Let $p$ be a prime number.

Let $x \in \Z_{> 0}: x \ge \dfrac {p + 1} 2$

Let $k \in \Z_{> 0}: k \ge 2$

Let $a = x^k + p$

Then:

$a \in \Z_{> 0}: \nexists \,c \in \Z : c^k = a$


Proof

Since $x, p > 0$ then $a > 0$.

Aiming for a contradiction, suppose for some $c \in \Z:c^k = a$.

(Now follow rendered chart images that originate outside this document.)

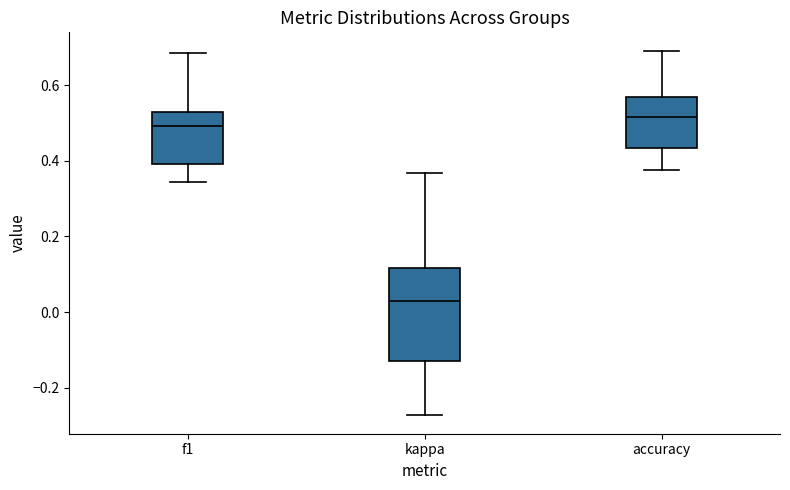

Where does the upper whisker of the box for accuracy end on the y-axis? The values are not printed on the chart, so give them approximately, as read against the axis.

0.70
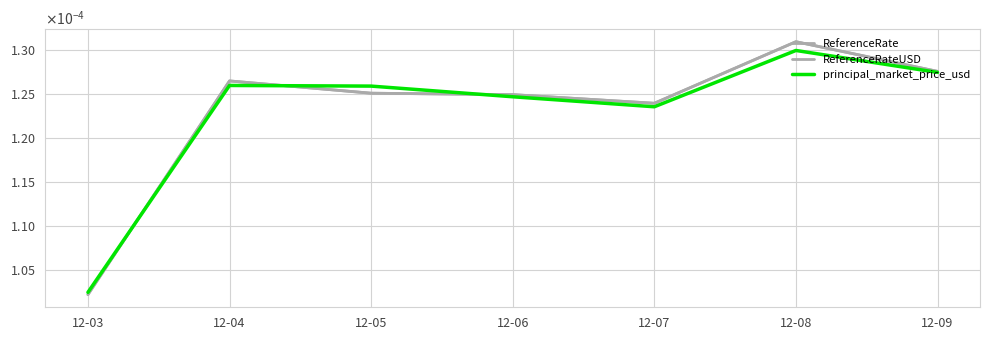

Which series changed the most between 12-08 and 12-09?

ReferenceRate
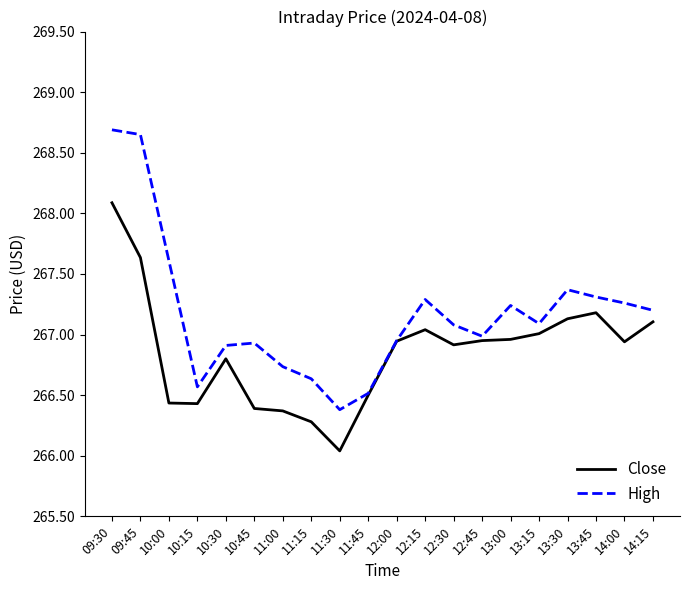

Which category has the highest value across all series?

09:30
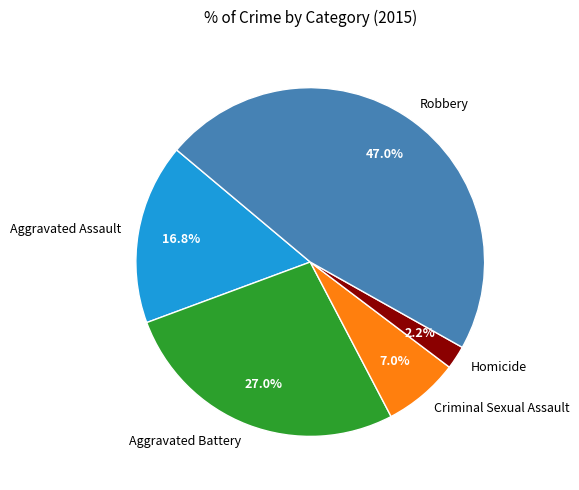

Count the number of slices in the pie.

5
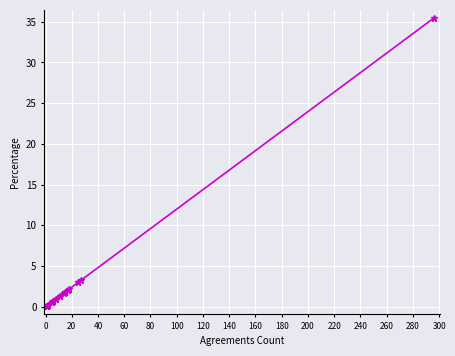

What is the smallest value displayed?

0.1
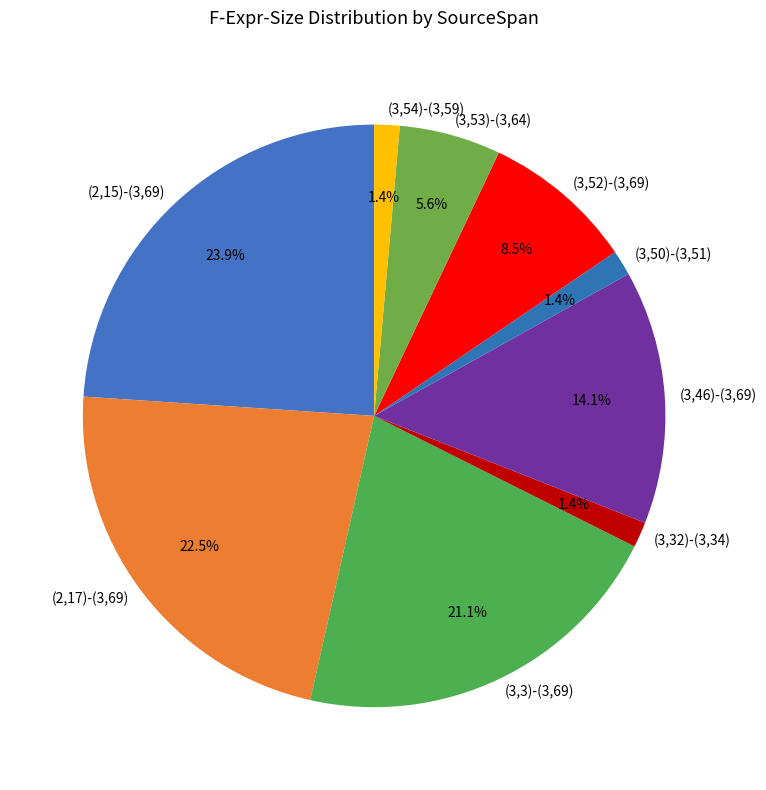

Is there any slice that represents more than half of the pie?

No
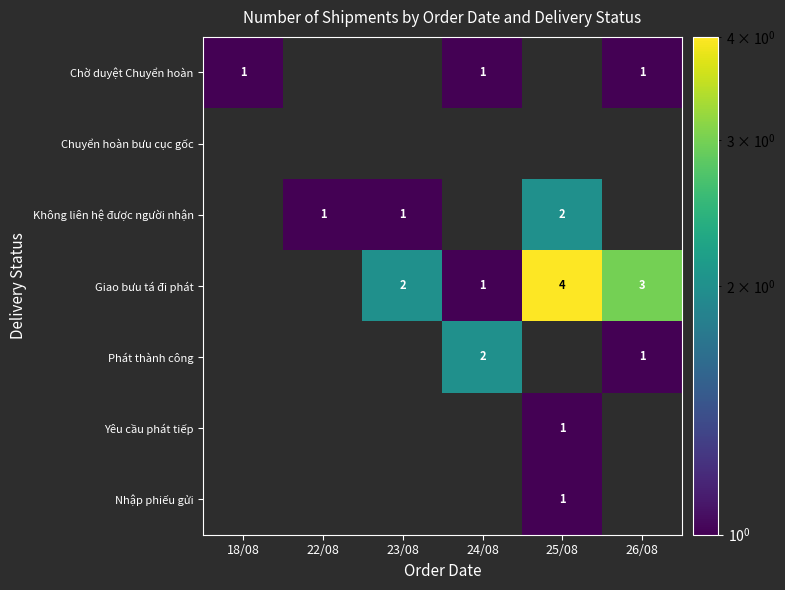

The Không liên hệ được người nhận series shows 0 at 22/08. True or false?

False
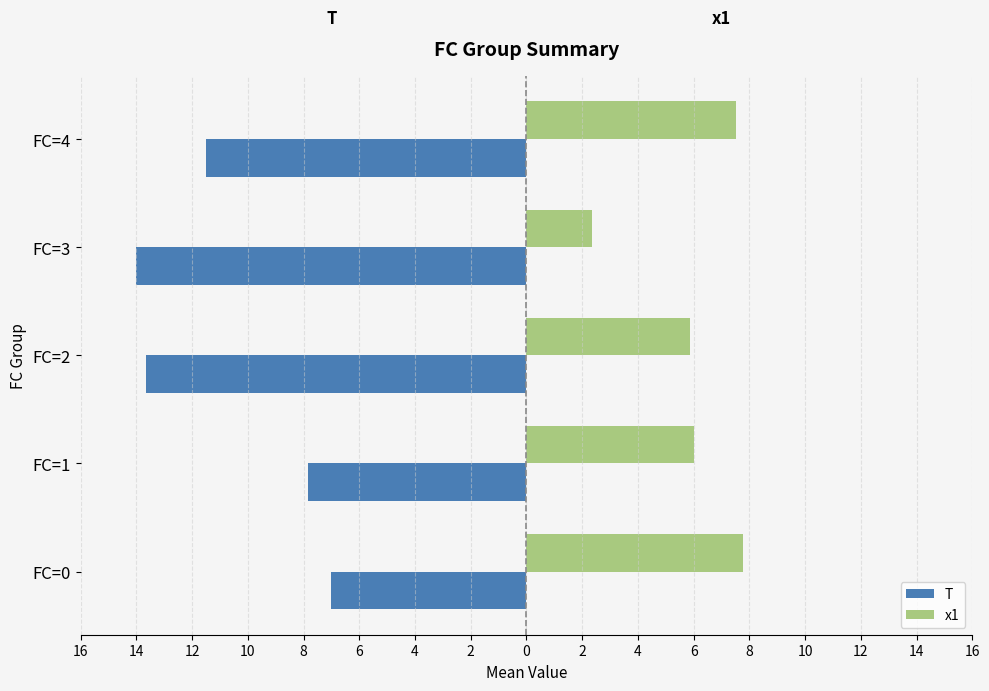

What are all the series names shown in the legend?

T, x1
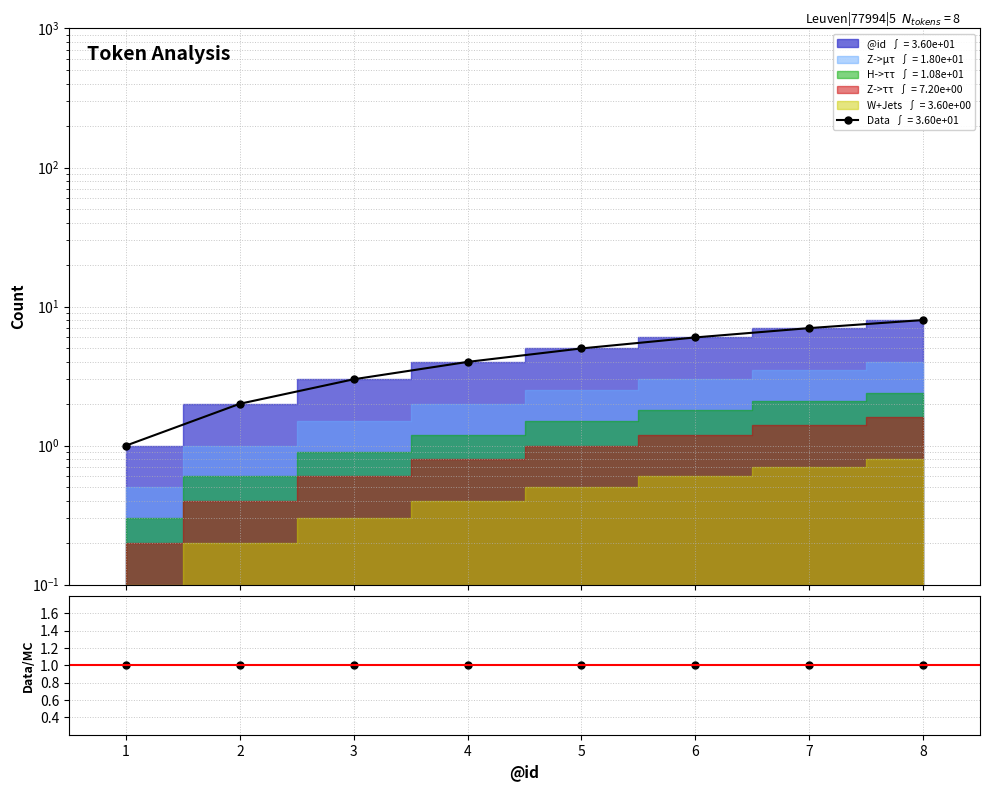

How many values are below 5?

4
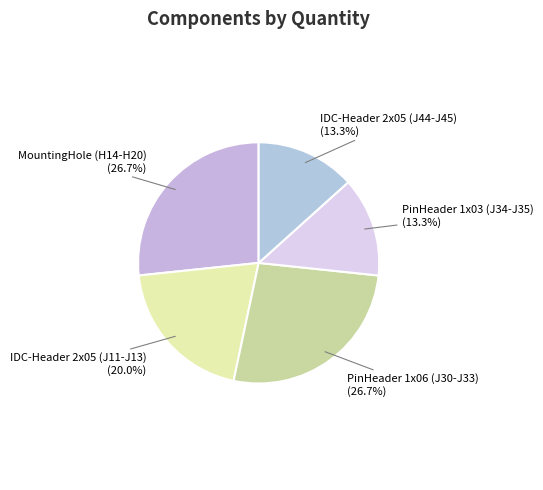

To the nearest percent, what is the average slice percentage?

20%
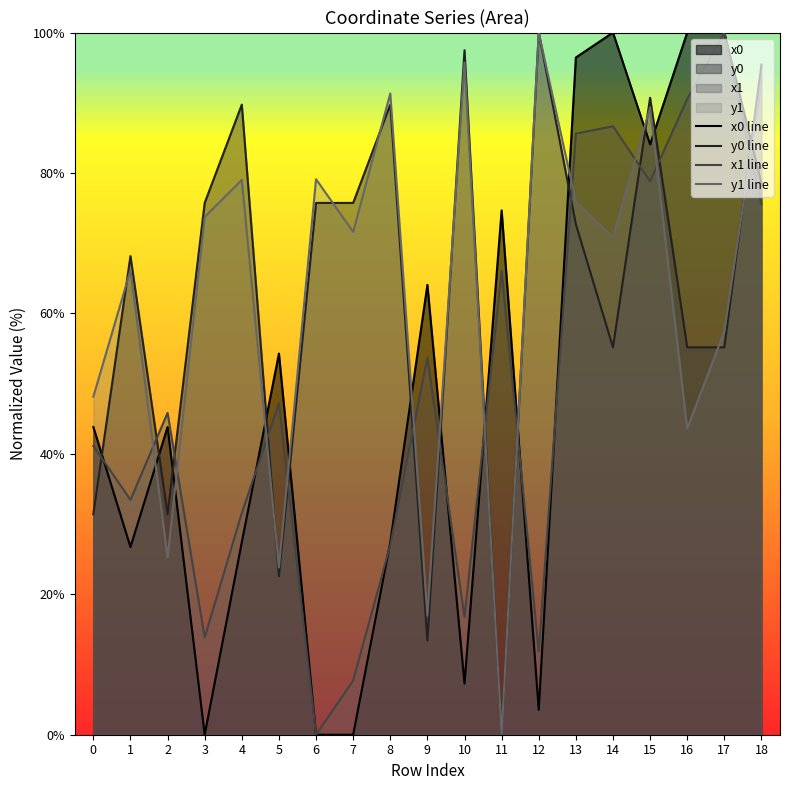

What is the maximum value for x1 line?

100.0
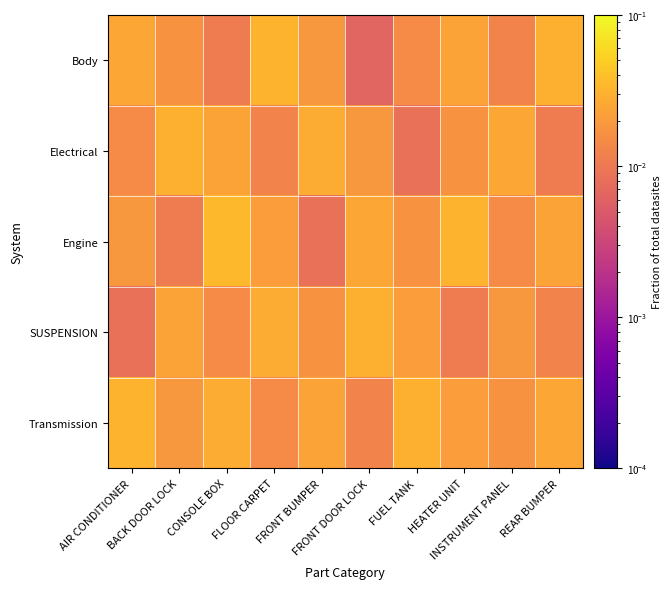

What is the total value across all series at CONSOLE BOX?

0.1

Since $c^k \in \Z$, by Nth Root of Integer is Integer or Irrational then:

$c \in \Z$


Suppose $k$ is odd.

Since $a > 0$, by Odd Power Function is Strictly Increasing then $c > 0$

Hence $a = \size c^k$

On the other hand, suppose $k$ is even, that is $k = 2l$ for some $l \in Z_{> 0}$.

Then:

\(\ds a\) \(=\) \(\ds c^{2l}\)
\(\ds \) \(=\) \(\ds \paren {c^2}^l\)
\(\ds \) \(=\) \(\ds \paren {\size c^2}^l\) Equivalence of Definitions of Absolute Value Function
\(\ds \) \(=\) \(\ds \size c^{2l}\)
\(\ds \) \(=\) \(\ds \size c^k\)

In either case $\size c \in \Z_{> 0}$ and $\size c^k = a$


Let $d = \size c$

By the definition of $a$ it follows that $d^k = x^k + p$

Hence:

\(\ds p\) \(=\) \(\ds d^k - x^k\)
\(\ds \) \(=\) \(\ds \paren {d - x} \paren {d^{k - 1} + d^{k - 2} x + d^{k - 3} x^2 + \dotsb + c x^{k - 2} + x^{k - 1} }\) Difference of Two Powers


Let $y = d^{k - 1} + d^{k - 2} x + d^{k - 3} x^2 + \dotsb + d x^{k - 2} + x^{k - 1}$

Since $d, x \in \Z_{> 0}$ then $d - x \in \Z$ and $y \in \Z$

So $d - x$ and $y$ are factors of $p$


The factors of $p$ by definition are:

$\pm 1$ and $\pm p$

Since $d, x \in \Z_{> 0}$ then:

\(\ds d^{k - 1} + d^{k - 2} x + d^{k - 3} x^2 + \dotsb + d x^{k - 2} + x^{k - 1}\) \(\ge\) \(\ds d^{k - 1} + x^{k - 1}\)
\(\ds \) \(\ge\) \(\ds d + x\)
\(\ds \) \(\ge\) \(\ds 1 + 1\)
\(\ds \) \(\ge\) \(\ds 2\)

Hence $y = p$

Then:

\(\ds p\) \(=\) \(\ds d^{k - 1} + d^{k - 2} x + d^{k - 3} x^2 + \dotsb + d x^{k - 2} + x^{k - 1}\)
\(\ds \) \(\ge\) \(\ds d^{k - 1} + x^{k - 1}\)
\(\ds \) \(\ge\) \(\ds d + x\)


It also follows that $d - x = 1$, that is, $d = x + 1$

Then

\(\ds d + x\) \(=\) \(\ds \paren {x + 1} + x\)
\(\ds \) \(=\) \(\ds 2x + 1\)
\(\ds \) \(>\) \(\ds 2x\)
\(\ds \) \(>\) \(\ds p + 1\)
\(\ds \) \(>\) \(\ds p\)

This contradicts the previous conclusion that $p \ge d + x$

So:

$\nexists \,c \in \Z : c^k = a$

$\blacksquare$